=== How to complete this task ===
For the records below, output each line exactly as it appears, from the first through the line with "2: (253, 132, 1.16)".

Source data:
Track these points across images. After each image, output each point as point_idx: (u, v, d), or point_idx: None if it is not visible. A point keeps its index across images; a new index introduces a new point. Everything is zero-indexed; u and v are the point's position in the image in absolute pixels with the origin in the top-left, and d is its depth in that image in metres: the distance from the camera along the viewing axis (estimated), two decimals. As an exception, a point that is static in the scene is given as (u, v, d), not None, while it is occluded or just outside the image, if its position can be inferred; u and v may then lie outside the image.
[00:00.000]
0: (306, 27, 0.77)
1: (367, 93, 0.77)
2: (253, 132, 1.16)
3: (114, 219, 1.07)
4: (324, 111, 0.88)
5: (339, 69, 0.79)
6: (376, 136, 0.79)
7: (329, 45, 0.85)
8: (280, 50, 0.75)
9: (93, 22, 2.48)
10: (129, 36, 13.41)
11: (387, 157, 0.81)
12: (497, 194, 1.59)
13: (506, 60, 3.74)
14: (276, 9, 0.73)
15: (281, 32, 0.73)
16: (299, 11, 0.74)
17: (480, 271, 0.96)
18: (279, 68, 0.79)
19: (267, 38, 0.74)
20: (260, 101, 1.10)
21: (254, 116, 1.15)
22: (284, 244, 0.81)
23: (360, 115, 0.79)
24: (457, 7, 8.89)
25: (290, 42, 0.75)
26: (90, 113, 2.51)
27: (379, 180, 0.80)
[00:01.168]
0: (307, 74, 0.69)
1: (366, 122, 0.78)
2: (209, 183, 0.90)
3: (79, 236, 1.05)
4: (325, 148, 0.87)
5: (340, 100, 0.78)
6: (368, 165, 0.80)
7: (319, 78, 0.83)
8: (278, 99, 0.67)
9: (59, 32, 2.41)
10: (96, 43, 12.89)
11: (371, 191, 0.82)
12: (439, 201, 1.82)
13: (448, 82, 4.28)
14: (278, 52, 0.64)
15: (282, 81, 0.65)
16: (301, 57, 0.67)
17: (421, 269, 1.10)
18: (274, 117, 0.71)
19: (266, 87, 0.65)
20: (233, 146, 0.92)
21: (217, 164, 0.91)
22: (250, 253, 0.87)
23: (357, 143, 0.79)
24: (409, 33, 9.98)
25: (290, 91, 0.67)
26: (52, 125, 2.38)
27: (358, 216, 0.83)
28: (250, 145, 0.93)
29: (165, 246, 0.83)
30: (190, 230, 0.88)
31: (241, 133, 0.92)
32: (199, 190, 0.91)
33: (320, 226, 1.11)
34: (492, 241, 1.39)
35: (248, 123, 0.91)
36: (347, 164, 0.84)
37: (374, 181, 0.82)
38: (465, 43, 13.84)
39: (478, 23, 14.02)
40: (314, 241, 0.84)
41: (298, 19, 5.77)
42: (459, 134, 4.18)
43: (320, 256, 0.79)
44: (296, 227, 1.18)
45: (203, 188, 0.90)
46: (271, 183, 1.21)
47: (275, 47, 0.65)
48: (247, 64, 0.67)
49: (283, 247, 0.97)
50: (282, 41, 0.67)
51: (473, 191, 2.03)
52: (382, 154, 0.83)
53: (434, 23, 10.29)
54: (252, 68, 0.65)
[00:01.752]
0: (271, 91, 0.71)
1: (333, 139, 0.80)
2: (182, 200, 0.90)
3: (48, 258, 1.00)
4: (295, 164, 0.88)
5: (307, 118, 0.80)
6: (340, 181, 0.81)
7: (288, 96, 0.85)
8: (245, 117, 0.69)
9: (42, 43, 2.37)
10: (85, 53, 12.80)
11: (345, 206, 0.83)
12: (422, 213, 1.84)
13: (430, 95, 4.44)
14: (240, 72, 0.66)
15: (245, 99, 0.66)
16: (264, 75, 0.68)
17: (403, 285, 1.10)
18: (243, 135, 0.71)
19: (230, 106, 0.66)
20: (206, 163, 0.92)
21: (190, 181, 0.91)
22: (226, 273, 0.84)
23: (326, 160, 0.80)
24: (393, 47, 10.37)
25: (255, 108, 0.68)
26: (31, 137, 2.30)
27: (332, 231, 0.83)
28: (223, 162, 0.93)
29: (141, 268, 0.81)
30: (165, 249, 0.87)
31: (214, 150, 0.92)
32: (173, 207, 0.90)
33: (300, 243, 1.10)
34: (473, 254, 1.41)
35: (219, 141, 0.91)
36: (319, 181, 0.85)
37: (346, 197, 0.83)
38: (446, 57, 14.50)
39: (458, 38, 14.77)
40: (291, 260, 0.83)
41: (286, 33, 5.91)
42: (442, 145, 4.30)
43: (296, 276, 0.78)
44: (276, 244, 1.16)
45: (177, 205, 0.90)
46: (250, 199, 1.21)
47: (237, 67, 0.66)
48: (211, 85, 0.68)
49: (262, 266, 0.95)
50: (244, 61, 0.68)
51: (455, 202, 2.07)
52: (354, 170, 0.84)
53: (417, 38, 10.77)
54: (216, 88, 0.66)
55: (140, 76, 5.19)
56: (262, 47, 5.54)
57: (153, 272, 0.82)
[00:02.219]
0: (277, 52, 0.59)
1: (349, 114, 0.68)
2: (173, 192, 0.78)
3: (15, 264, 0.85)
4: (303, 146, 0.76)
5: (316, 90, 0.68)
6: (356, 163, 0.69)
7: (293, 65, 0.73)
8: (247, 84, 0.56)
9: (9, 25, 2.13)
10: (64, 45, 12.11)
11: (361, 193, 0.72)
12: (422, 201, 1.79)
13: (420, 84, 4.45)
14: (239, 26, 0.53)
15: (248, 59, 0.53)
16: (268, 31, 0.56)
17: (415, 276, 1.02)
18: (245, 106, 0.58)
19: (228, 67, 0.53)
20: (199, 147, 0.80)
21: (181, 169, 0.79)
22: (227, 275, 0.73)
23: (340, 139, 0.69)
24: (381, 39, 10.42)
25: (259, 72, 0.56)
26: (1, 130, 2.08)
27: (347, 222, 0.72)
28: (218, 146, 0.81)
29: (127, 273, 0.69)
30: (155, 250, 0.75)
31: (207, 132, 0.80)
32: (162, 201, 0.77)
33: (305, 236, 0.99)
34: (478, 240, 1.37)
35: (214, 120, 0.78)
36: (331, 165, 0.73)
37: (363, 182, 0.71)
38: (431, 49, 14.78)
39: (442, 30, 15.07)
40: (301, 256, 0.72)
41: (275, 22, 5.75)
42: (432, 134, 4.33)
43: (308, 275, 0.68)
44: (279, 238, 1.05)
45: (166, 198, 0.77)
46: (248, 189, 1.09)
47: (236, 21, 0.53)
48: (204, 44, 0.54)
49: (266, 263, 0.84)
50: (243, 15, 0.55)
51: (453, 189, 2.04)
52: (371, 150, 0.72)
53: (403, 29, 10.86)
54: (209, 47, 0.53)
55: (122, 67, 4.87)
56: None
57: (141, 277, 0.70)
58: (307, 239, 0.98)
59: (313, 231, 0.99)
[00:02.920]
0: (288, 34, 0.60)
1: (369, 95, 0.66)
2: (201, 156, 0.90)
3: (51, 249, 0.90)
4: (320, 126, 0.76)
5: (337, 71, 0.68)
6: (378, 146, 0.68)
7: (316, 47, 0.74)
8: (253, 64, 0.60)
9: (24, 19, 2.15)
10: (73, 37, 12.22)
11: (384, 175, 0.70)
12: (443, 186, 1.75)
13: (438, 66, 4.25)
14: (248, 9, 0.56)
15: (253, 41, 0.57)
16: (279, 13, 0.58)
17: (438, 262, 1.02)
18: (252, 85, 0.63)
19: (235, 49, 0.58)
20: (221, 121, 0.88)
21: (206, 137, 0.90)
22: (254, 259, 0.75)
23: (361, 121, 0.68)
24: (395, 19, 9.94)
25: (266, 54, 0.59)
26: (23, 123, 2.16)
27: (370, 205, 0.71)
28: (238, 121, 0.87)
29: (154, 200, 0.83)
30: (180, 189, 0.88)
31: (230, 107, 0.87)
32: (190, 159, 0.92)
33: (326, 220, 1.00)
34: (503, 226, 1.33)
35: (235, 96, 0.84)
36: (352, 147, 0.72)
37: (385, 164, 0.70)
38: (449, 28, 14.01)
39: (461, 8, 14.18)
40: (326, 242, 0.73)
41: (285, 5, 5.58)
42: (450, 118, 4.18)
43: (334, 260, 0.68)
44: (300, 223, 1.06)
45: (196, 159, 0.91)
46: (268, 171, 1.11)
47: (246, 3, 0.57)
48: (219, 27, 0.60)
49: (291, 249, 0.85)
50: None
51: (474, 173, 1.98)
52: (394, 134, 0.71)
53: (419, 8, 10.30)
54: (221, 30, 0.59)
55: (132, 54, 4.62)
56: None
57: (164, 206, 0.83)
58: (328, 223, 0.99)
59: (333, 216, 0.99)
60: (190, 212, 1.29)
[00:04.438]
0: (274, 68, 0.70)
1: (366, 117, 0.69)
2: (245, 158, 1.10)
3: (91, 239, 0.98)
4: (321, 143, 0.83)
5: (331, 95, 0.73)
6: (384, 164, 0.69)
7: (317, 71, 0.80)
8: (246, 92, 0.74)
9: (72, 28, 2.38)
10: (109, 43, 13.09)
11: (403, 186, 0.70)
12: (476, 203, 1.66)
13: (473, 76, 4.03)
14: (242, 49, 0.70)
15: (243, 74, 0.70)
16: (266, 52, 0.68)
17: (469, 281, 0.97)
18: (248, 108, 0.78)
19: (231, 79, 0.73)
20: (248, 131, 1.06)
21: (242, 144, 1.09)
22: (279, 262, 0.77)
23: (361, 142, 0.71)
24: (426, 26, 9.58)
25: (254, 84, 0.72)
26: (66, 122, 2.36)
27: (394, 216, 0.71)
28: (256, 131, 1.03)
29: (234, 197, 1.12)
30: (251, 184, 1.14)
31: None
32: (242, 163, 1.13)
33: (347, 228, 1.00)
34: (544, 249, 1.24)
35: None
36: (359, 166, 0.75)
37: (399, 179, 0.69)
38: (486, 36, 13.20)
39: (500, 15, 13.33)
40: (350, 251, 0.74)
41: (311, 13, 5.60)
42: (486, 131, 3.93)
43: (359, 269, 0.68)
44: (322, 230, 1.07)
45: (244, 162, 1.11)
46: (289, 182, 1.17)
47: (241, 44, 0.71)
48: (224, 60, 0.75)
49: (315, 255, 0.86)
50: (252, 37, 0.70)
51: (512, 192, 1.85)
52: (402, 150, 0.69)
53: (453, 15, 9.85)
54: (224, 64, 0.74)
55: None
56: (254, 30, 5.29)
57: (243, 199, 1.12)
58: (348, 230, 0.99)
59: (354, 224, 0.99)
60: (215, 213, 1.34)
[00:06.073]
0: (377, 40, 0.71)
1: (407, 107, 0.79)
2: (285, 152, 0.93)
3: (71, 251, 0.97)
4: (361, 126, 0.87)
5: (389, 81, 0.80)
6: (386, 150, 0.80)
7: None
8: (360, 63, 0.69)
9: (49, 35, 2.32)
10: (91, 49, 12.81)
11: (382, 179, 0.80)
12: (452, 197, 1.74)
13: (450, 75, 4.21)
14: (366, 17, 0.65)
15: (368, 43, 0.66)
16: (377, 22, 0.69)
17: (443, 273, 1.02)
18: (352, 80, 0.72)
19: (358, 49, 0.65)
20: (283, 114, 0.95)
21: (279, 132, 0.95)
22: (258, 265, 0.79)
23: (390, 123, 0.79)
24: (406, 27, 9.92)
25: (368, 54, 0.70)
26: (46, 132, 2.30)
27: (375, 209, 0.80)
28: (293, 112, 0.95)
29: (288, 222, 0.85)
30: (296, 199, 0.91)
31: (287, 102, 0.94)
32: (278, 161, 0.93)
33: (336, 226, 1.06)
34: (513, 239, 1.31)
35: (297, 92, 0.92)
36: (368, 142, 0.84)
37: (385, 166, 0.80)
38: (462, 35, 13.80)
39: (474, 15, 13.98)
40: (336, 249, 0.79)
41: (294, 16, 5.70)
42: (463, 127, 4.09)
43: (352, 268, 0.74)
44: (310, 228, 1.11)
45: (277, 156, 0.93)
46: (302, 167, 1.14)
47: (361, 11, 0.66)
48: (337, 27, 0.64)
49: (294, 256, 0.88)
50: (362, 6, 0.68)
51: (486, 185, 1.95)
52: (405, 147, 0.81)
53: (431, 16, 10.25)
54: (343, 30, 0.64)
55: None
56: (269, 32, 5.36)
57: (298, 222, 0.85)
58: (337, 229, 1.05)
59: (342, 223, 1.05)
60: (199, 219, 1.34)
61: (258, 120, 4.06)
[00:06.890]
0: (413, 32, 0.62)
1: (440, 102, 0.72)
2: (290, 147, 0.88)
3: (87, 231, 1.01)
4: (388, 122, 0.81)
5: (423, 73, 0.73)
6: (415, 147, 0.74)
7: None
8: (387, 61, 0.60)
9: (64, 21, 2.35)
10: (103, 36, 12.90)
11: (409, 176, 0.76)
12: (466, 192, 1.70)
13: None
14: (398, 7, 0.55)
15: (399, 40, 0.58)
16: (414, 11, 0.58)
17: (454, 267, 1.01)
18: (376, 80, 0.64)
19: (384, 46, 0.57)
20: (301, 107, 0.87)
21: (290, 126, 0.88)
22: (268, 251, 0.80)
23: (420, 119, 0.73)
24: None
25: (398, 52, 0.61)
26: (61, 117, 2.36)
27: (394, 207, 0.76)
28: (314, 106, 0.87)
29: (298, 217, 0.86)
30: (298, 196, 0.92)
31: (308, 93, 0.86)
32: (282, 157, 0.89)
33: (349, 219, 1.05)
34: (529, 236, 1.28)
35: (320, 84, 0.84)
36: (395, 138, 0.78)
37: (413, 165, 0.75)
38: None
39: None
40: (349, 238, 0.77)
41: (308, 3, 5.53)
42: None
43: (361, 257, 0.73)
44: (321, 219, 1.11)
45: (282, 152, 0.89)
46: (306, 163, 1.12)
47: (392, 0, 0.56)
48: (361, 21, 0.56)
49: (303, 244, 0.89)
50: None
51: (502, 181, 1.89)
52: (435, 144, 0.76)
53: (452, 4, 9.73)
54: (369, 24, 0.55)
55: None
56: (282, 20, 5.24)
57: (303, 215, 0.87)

=== Exercise result ===
Track these points across images. After each image, output each point as point_idx: (u, v, d), or point_idx: None if it is not visible. A point keeps its index across images; a new index introduces a new point. Everything is zero-indexed; u and v are the point's position in the image in absolute pixels with the origin in the top-left, and d is its depth in that image in metres: the distance from the camera along the viewing axis (estimated), two decimals. As an exception, a point that is static in the scene is given as (u, v, d), not None, while it is occluded or just outside the image, if its position can be inferred; u and v may then lie outside the image.
[00:00.000]
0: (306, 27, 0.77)
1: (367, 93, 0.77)
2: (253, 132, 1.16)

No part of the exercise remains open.